Given data:
○ ○ ○

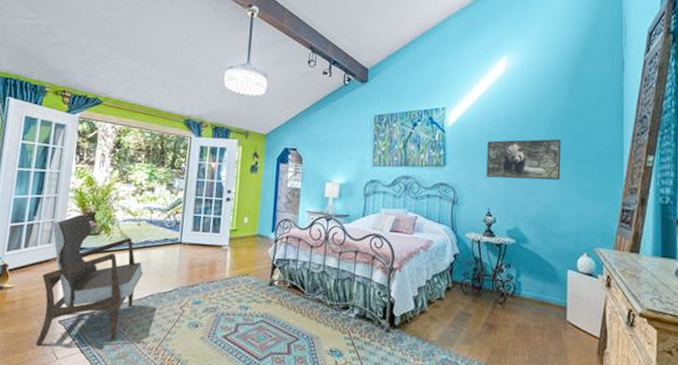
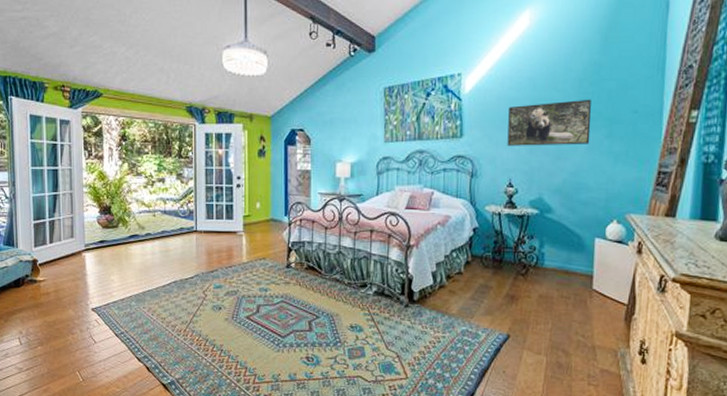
armchair: present [35,214,144,346] -> none [71,208,165,331]

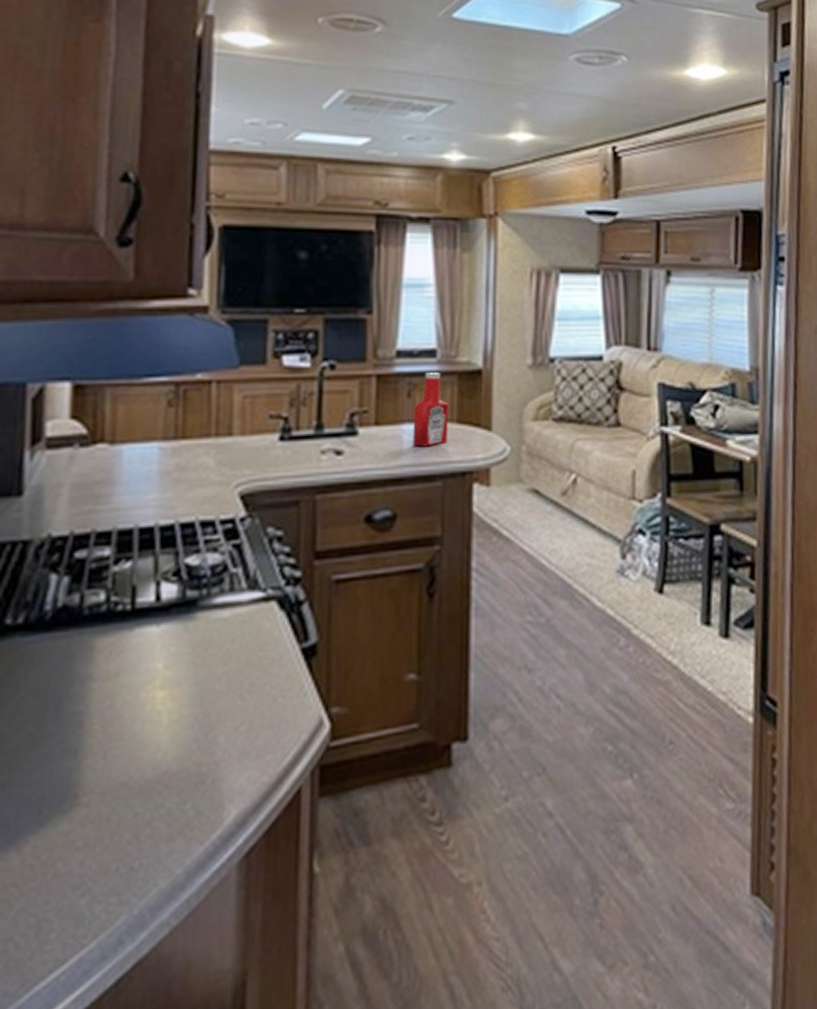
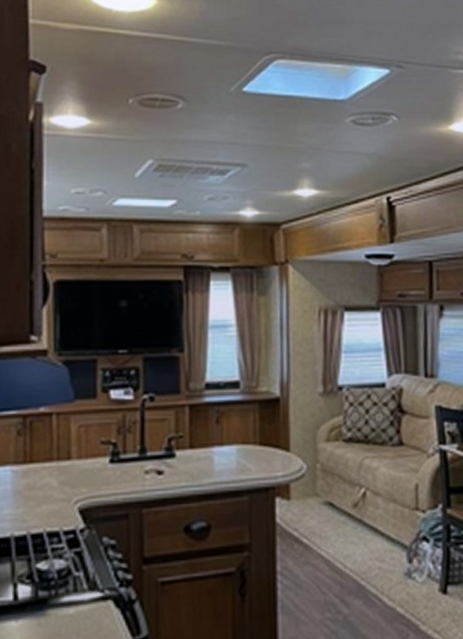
ketchup bottle: present [412,373,448,447] -> none [221,402,252,467]

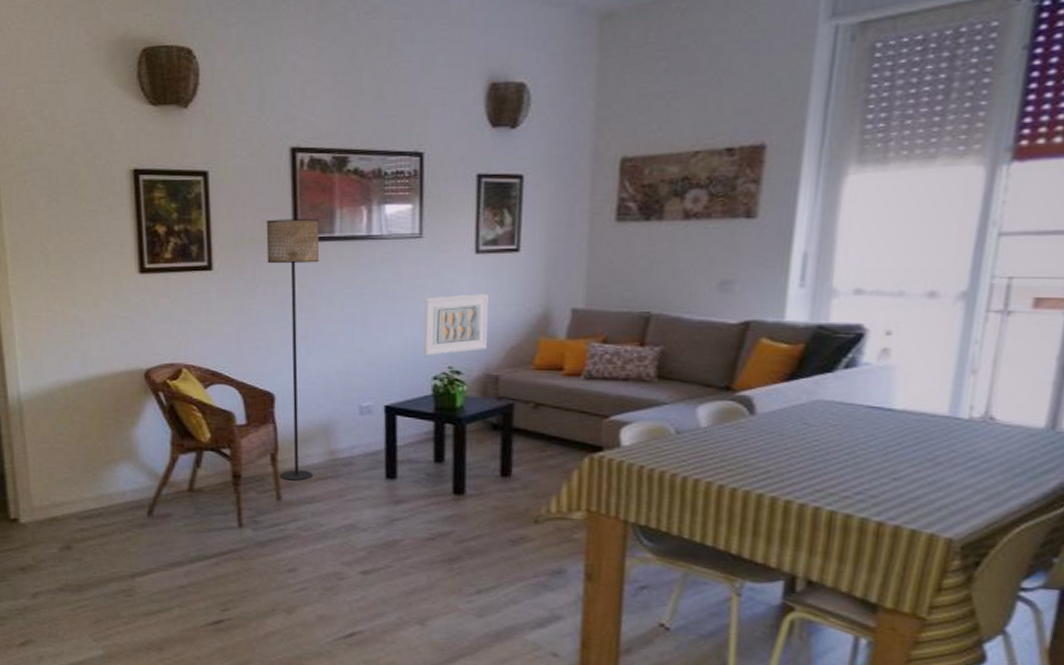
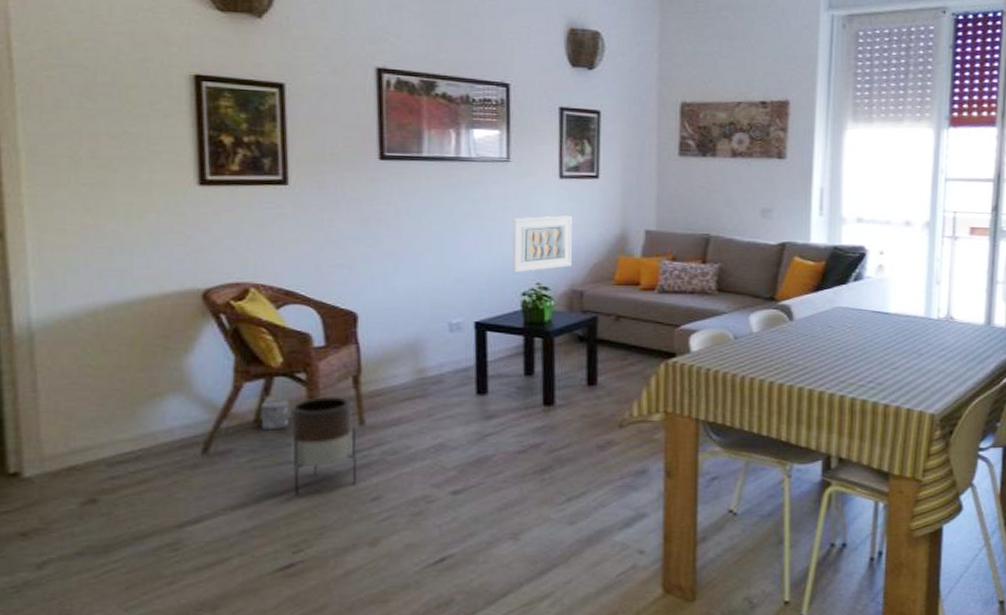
watering can: none [194,470,219,500] -> present [261,399,292,431]
planter: none [218,471,276,561] -> present [290,397,358,497]
floor lamp: present [266,219,320,481] -> none [349,136,407,403]

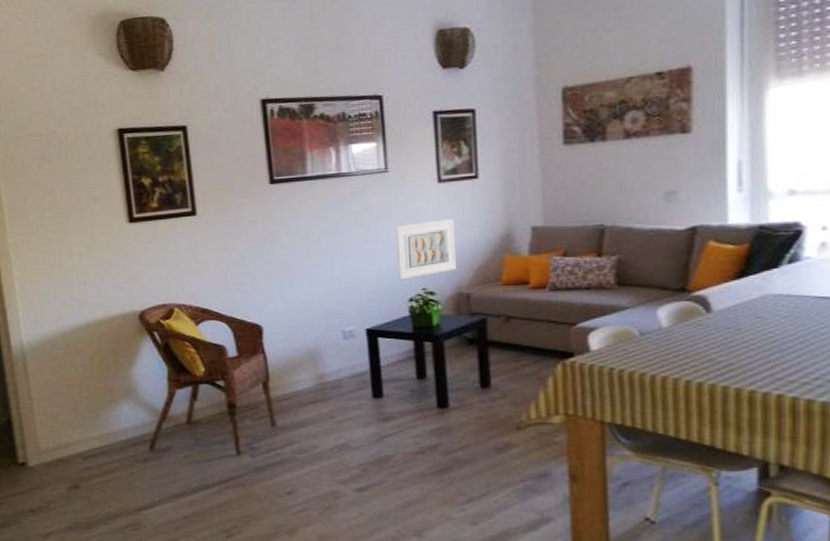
watering can: present [261,399,292,431] -> none [191,403,216,431]
planter: present [290,397,358,497] -> none [214,401,274,488]

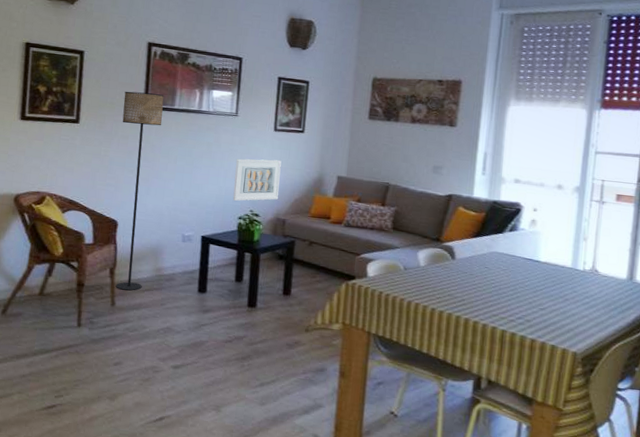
floor lamp: none [243,162,304,406] -> present [116,91,164,291]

○ ○ ○

What is needed: Could every entry above be printed again exactly, images excluded?

Exercise answer:
armchair: present [35,214,144,346] -> none [71,208,165,331]

ketchup bottle: present [412,373,448,447] -> none [221,402,252,467]

watering can: none [194,470,219,500] -> present [261,399,292,431]
planter: none [218,471,276,561] -> present [290,397,358,497]
floor lamp: present [266,219,320,481] -> none [349,136,407,403]

watering can: present [261,399,292,431] -> none [191,403,216,431]
planter: present [290,397,358,497] -> none [214,401,274,488]

floor lamp: none [243,162,304,406] -> present [116,91,164,291]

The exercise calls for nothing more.